** Opening RECORD SET block **

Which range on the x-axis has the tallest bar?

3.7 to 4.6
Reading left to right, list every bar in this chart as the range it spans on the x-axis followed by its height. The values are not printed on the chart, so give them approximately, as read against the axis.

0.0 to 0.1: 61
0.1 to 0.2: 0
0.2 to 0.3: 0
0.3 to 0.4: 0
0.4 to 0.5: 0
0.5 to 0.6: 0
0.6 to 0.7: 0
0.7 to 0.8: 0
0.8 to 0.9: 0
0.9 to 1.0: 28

** Closing RECORD SET block **

▶ [REQUIRED WORK] Write out the rows above line for line, with no changes.

▶ [SOLUTION TO THIS EXERCISE]
Which range on the x-axis has the tallest bar?

3.7 to 4.6
Reading left to right, list every bar in this chart as the range it spans on the x-axis followed by its height. The values are not printed on the chart, so give them approximately, as read against the axis.

0.0 to 0.1: 61
0.1 to 0.2: 0
0.2 to 0.3: 0
0.3 to 0.4: 0
0.4 to 0.5: 0
0.5 to 0.6: 0
0.6 to 0.7: 0
0.7 to 0.8: 0
0.8 to 0.9: 0
0.9 to 1.0: 28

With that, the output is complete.